Sunday, 22 de December de 2024 ISSN 1519-7670 - Ano 24 - nº 1319

O pensamento mágico na política

O futebol, com sua mitologia e suas crenças, coloca na pauta da imprensa a expressão em inglês wishful thinking – que pode ser traduzida como “pensamento mágico”, ou, como preferem alguns filósofos, a “falácia da esperança”. Trata-se de um raciocínio supostamente lógico segundo o qual, fazendo-se certa coisa, se vai produzir um efeito determinado.

O tema é abordado por dois colunistas da Folha de S. Paulo na edição de quarta-feira (25/6). Um deles, Hélio Schwartsman, se refere ao Poder Judiciário, que muitas vezes toma como literais as palavras da lei, impondo a uma das partes tarefas que não podem ser cumpridas sem o prejuízo do todo. No caso citado por Schwartsman, trata-se das recorrentes decisões judiciais que mandam o Sistema Único de Saúde pagar todo tipo de tratamento, inclusive no exterior, seja qual for o custo, mesmo em casos de terapias cuja eficiência ainda não foi comprovada.

Diz o colunista que os juízes parecem acreditar numa interpretação literal da norma pela qual a saúde é direito de todos e dever do Estado, e, portanto, o sistema público deve garantir a todos que a ele recorrerem o acesso universal e gratuito a todo recurso disponível no mundo. Com isso, argumenta, o julgador pode estar garantindo, a quem aciona a Justiça, um direito que, por consequência, será negado a muitos, porque, na vida real, a base de custeio é finita.

O wishful thinking se manifesta na suposição de que, ao interpretar a regra literalmente, sem considerar que se trata de uma definição de princípio a ser aplicada dentro das circunstâncias reais do sistema, o juiz imagina estar assegurando que determinado paciente será atendido, quando na verdade está reduzindo a capacidade do sistema de saúde de atender ao maior número de pessoas.

Ou seja, a decisão produz o efeito contrário ao de suas intenções, pois, dando a um indivíduo o acesso a parcela muito maior das verbas, reduz as chances de se realizar o escopo do atendimento básico a muitos outros.

Torcendo e distorcendo

Outro colunista do mesmo jornal, Francisco Daudt, analisa o comportamento de torcedores que, diante das telas, repetem rituais, vestem a mesma cueca ou sentam na mesma posição por acreditarem que tais escolhas vão interferir favoravelmente no resultado do jogo.

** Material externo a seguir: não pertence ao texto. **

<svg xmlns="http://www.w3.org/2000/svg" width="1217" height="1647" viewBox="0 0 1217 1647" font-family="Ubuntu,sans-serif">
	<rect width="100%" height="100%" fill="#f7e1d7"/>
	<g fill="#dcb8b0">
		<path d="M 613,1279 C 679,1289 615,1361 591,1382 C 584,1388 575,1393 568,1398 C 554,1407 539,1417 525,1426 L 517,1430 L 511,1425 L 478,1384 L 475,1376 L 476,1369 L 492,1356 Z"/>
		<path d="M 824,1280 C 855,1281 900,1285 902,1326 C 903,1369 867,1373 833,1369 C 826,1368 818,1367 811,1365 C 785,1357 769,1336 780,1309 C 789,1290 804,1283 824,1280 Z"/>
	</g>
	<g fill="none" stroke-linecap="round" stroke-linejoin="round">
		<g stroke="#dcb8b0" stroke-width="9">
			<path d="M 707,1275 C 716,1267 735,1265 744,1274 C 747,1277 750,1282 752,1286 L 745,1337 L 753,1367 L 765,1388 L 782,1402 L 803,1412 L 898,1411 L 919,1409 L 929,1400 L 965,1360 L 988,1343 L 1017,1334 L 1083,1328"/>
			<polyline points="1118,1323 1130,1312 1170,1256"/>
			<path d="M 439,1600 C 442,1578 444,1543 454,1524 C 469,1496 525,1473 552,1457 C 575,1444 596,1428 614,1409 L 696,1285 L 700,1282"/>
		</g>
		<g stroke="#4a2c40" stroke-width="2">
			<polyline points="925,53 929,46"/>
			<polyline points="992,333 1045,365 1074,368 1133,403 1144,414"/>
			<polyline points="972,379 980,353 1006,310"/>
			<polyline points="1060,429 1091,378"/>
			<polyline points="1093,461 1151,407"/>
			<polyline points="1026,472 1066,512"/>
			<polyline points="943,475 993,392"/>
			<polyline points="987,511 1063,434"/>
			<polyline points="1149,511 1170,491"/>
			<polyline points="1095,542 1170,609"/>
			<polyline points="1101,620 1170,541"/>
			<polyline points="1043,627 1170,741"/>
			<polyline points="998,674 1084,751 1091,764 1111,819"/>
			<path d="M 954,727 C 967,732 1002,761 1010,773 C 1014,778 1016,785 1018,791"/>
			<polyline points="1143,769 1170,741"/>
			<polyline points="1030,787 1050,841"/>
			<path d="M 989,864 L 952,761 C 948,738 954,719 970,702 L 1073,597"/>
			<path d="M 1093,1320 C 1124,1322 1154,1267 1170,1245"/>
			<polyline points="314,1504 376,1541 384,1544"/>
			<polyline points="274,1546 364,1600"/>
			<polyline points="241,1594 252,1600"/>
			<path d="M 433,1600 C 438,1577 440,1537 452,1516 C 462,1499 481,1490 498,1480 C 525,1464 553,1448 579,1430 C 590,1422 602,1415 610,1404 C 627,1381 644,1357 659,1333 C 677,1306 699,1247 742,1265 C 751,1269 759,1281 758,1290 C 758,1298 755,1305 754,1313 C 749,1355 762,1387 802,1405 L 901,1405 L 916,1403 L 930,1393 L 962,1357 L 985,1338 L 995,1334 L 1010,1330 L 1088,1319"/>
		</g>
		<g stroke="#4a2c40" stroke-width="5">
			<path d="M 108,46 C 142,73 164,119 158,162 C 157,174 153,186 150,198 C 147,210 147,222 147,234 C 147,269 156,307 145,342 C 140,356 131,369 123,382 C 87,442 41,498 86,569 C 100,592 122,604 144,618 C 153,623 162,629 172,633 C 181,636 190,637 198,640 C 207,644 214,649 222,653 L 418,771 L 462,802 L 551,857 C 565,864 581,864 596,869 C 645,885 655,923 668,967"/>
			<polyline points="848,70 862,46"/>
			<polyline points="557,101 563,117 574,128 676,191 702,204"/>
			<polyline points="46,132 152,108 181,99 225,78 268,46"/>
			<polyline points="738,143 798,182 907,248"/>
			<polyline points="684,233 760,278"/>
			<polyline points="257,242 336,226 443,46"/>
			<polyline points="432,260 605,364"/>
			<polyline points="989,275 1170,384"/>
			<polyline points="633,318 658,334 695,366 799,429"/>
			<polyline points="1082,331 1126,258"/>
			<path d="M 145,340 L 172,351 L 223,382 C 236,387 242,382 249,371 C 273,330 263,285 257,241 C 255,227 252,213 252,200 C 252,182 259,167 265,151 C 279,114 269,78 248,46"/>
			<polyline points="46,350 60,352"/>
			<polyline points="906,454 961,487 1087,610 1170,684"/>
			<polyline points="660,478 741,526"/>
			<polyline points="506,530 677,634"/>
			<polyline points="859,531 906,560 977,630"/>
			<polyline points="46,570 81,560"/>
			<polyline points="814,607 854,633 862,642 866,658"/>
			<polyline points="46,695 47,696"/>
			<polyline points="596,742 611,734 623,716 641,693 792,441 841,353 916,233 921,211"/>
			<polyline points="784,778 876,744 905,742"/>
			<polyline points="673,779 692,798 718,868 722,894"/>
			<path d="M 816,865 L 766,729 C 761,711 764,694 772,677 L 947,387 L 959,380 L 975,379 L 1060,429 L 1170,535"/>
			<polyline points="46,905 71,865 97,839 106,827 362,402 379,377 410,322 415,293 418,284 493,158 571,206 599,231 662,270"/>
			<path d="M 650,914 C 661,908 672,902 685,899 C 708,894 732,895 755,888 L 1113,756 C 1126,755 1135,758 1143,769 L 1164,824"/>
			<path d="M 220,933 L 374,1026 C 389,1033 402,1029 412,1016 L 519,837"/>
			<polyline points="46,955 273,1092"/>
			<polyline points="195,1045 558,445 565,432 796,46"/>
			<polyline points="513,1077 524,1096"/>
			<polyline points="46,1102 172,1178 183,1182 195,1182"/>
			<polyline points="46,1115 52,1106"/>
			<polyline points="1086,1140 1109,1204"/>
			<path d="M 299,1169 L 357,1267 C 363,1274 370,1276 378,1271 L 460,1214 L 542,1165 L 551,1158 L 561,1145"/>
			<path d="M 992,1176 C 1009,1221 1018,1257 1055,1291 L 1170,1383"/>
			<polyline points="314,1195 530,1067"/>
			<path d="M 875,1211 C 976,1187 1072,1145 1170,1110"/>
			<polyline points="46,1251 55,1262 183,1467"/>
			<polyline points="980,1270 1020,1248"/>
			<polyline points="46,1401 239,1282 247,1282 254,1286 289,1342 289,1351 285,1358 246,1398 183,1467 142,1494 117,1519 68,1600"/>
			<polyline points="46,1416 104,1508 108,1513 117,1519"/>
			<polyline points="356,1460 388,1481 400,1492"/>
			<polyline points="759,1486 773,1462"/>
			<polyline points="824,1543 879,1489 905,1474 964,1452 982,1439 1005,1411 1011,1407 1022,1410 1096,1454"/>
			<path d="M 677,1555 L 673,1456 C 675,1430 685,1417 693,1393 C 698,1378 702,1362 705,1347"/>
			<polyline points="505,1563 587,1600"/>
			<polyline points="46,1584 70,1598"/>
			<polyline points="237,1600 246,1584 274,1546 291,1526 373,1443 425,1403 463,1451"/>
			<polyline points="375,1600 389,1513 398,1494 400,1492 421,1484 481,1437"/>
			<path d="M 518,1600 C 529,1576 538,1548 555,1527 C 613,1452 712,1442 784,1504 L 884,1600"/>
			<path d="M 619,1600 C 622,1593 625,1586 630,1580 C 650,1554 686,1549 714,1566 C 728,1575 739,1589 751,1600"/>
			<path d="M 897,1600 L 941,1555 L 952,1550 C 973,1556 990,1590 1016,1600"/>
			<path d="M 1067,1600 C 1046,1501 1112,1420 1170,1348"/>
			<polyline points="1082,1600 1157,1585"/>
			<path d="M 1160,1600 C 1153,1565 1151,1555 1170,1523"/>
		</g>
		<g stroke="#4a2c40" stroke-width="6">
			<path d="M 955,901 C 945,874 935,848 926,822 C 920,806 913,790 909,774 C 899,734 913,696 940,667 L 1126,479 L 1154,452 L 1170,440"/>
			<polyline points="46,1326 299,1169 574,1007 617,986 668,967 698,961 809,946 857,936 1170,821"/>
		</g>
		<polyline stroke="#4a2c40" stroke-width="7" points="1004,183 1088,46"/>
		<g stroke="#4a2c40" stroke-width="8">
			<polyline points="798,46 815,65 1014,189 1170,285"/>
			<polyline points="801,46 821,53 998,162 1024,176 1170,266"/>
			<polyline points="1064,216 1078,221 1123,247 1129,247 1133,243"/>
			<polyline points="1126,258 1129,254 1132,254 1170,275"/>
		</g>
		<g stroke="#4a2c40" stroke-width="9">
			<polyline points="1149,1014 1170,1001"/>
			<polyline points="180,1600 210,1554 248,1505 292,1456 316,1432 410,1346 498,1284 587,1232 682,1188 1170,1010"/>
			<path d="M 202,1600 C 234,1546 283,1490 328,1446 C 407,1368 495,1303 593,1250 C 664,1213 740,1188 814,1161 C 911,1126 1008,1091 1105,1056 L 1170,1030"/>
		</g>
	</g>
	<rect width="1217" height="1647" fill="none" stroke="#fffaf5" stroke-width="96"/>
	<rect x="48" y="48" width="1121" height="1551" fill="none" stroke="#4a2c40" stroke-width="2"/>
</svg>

Como “pensamento mágico”, atitudes como essas se manifestam na crença de que objetos, atos ou palavras têm o condão de mudar a realidade. Como “falácia da esperança”, expressam a convicção de que basta a fé para mudar uma relação de probabilidades absolutamente adversa. Com isso, temos também um paradigma para observar as escolhas editoriais na rotina da própria imprensa.

Veja-se, por exemplo, o noticiário sobre o vai-e-vem das alianças que se armam para as próximas eleições: há uma tendência do noticiário a destacar eventuais defecções entre os que apoiam a reeleição da presidente Dilma Rousseff, como se a “torcida” da imprensa fosse suficiente para alterar o jogo de forças da política.

A expressão “torcida”, aqui, ganha o sentido literal, já que estamos falando de torção e distorção, fenômenos presentes nas práticas cotidianas da mídia hegemônica.

O leitor ou leitora que tenha folheado distraidamente os jornais nos últimos dias é levado a pensar que as hostes governistas estão se esvaziando com a fuga de legendas para a aliança oposicionista. Na quarta-feira (25), uma reportagem de página inteira no Estado de S.Paulo afirma que “aliados ameaçam governo para aumentar capital político às vésperas de convenções”. No entanto, o gráfico que acompanha a reportagem mostra que a chapa da situação conta com exatamente o dobro do tempo das duas principais chapas concorrentes, somadas, na propaganda eleitoral pela TV. Além disso, o conjunto das notícias de política mostra que as defecções são pontuais, basicamente no âmbito dos estados, não afetando a distribuição atual de forças.

No noticiário e nas opiniões selecionadas pela mídia, há uma clara intenção de produzir um desgaste na imagem do atual governo, ressaltando erros e desentendimentos, e utilizar esse mesmo material para “demonstrar” que tais ocorrências estariam diminuindo as chances de reeleição da presidente.

A imprensa dominante não esconde suas cores, mas a realidade insiste em resistir ao pensamento mágico. Torcer e distorcer fazem a graça do futebol. No jornalismo, é ridículo.